The cows would walk down to the beach during the day. It was really odd to see cows hanging out, laying down on this beautiful empty beach.

I met Yvonne, a german woman, at the hostel. I told her about what I'm doring and it turned out that she does clowning too and just finished a hospital clown program in germany.
We started joking about making a clown show together for the village kids. both of us wanting to do it. but also keeping it jokey so that we could back down - that feeling of being afraid to go for it was so similar to the feeling of being afraid of the townships.
but we went down to the beach just to do some improv. play. and see how we worked together, we got so into it right away. we were a great match, it was so easy and we were so into it for about 45 min. we realized just hom much, when a wave washed up onto us and soaked our bums.

we made a show for the school kids in the village. when we went to tell Kelly, the school teacher (an english woman who came to the village on vacation and stayed for the past 16 months as the head teacher for the 3-7 year olds with Beauty, the Khosa assistant teacher.) we found sitty with her a wacky guy from San Francisco who was visiting because he had a donation of a few hundred really nice plush stuffed hand puppets to give to schools. Yvonne and I started playing with them, me with a hippo, her a snail.

and so we ended up doing a puppet show the next morning at the school and the clown show the day after at the beach.

both went really well. - the puppet we did some educational stuff and some joking stuff with hip-hip-hip-hip-hip-hip--o--! and zola the snail. and then turned it into getting the kids to try on a puppet one by one and learn how to use em and treat them gently.

for the clown show we did a bunch of different things that evolved into a bit of a ceremony with everyone holding hands in a circle and doing movement and song that the kids already knew as a friendship thing. the audience was half black kids from the town and half white visitors from the hostel - on this stunning beach with forested hills and crashing waves in the background.
afterwards we all kept playing and went swimming.
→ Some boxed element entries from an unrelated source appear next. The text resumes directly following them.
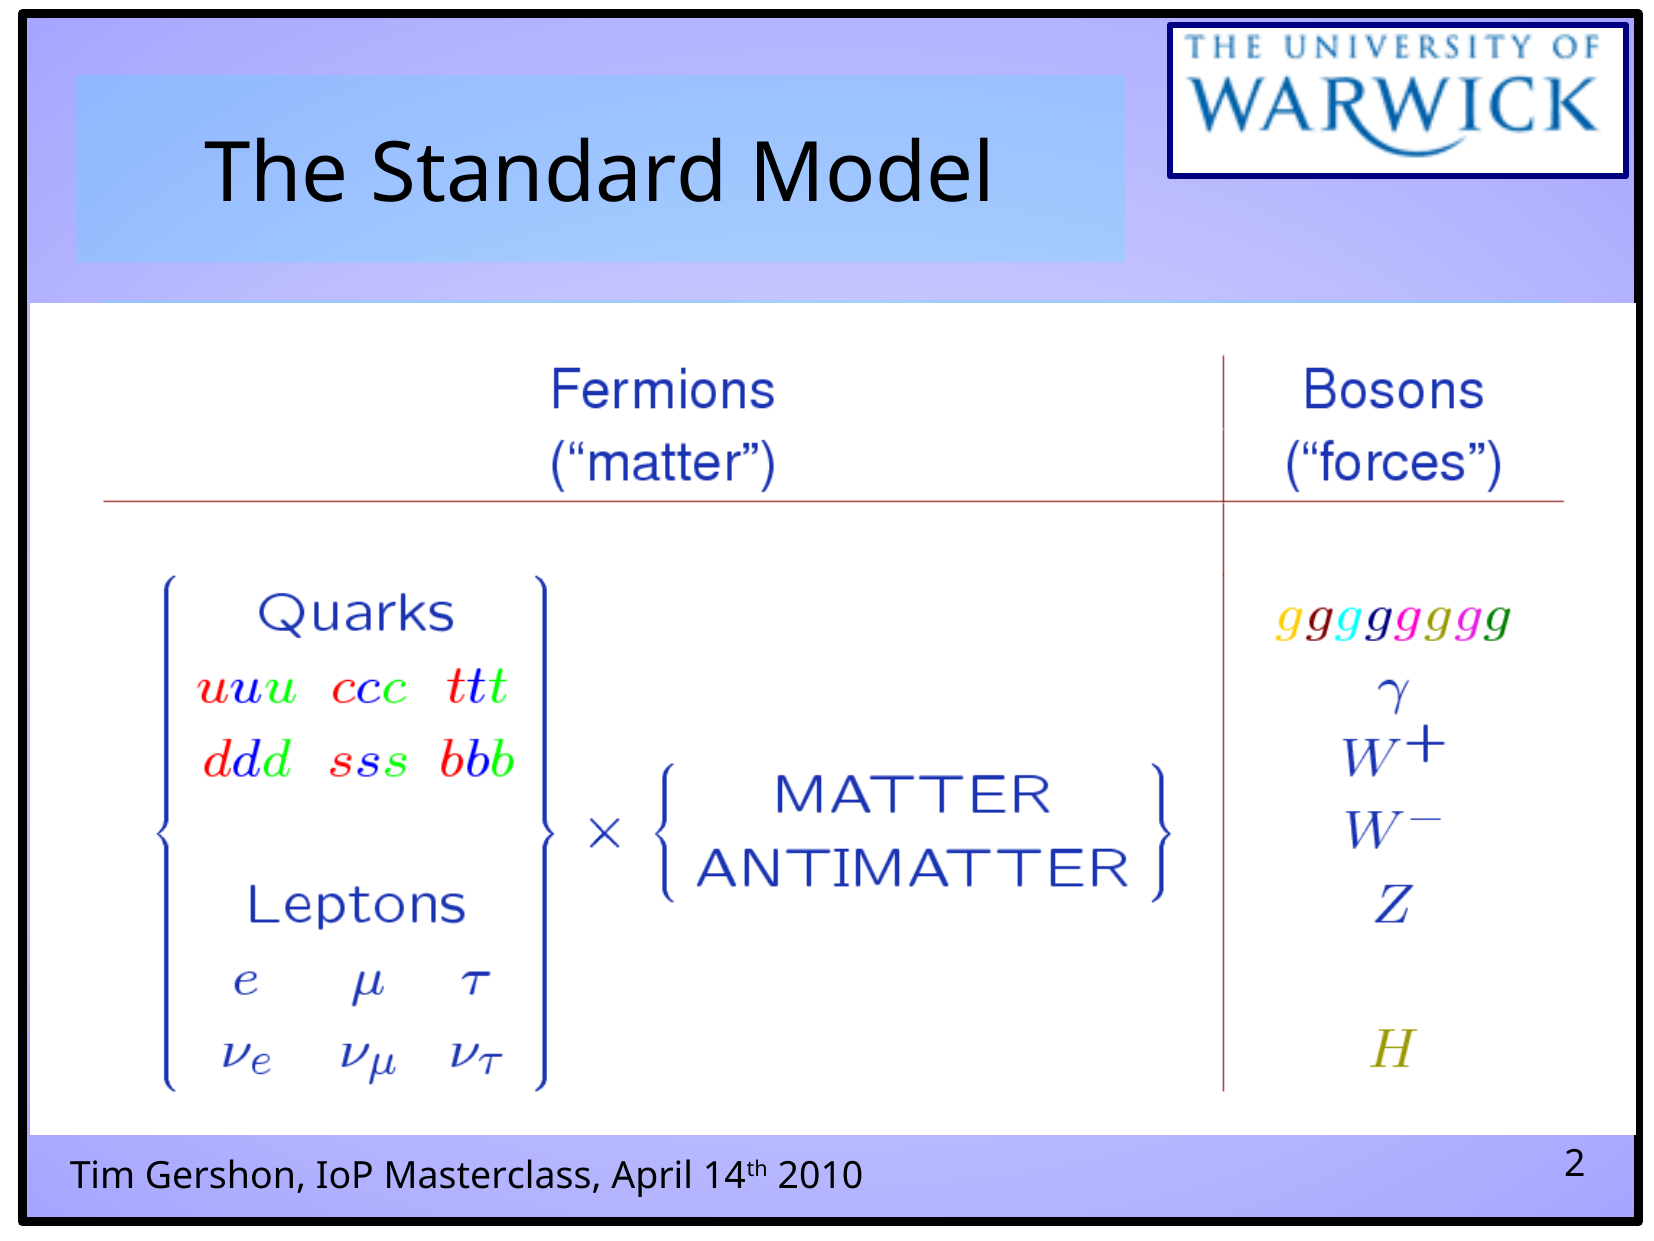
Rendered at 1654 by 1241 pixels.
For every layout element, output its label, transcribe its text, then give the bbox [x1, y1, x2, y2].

picture [30, 303, 1636, 1135]
text_box [22, 13, 1639, 1222]
text_box <number> [1537, 1125, 1613, 1201]
text_box Tim Gershon, IoP Masterclass, April 14th 2010 [72, 1136, 861, 1212]
text_box The Standard Model [75, 75, 1126, 263]
picture [1172, 27, 1623, 174]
It was all really beautiful but it's also been overwhelming - to experience so much so quickly.

now I'm in Cape Town which is a completely different world. there are white people and black people and colored people and clean big buildings and newly paved roads and so much money and infrastructure and everything. I wasn't prepared for that after the other sides of south africa. it's like being back in a european city. it's amazing how this country has so many so different worlds in it. (th landscape has varied so much too)
I visited the zip zap circus yesterday which has lots of really really nice equipment and is run really efficiently with kids from all walkds of life in cape town learning circus skills and putting on shows. it's run by a white south african and a fench woman. they're very professional and have won lots of awards.

last night I had dinner with Nicki a young woman who recently started the UPliftment project - which is hospital clowning. I'm going to visit that tonight and tomorrow. Nicki is bubbling with energy and claps her hands a lot and the project sounds really successful. and it is very nice for me to meet a strong woman running a project like this.

I'm also busy trying to track down a vehicle for the clowns without borders trip which is really shaping together. We have the itineray for the whole first half all planned out - will be doing both shows and workshops in schools and orphanages mostly in Kwa-Zulu-Natal and also going to Lesotho and Swaziland.

Oh - and since I've been in South Africa, I've also gone to play Roulette on amy first trip to a Casino and gone to a Horse Race (I only bet on one of the races though...) and ate Crocodile and Kudu steak and had a monkey start to go through my bag.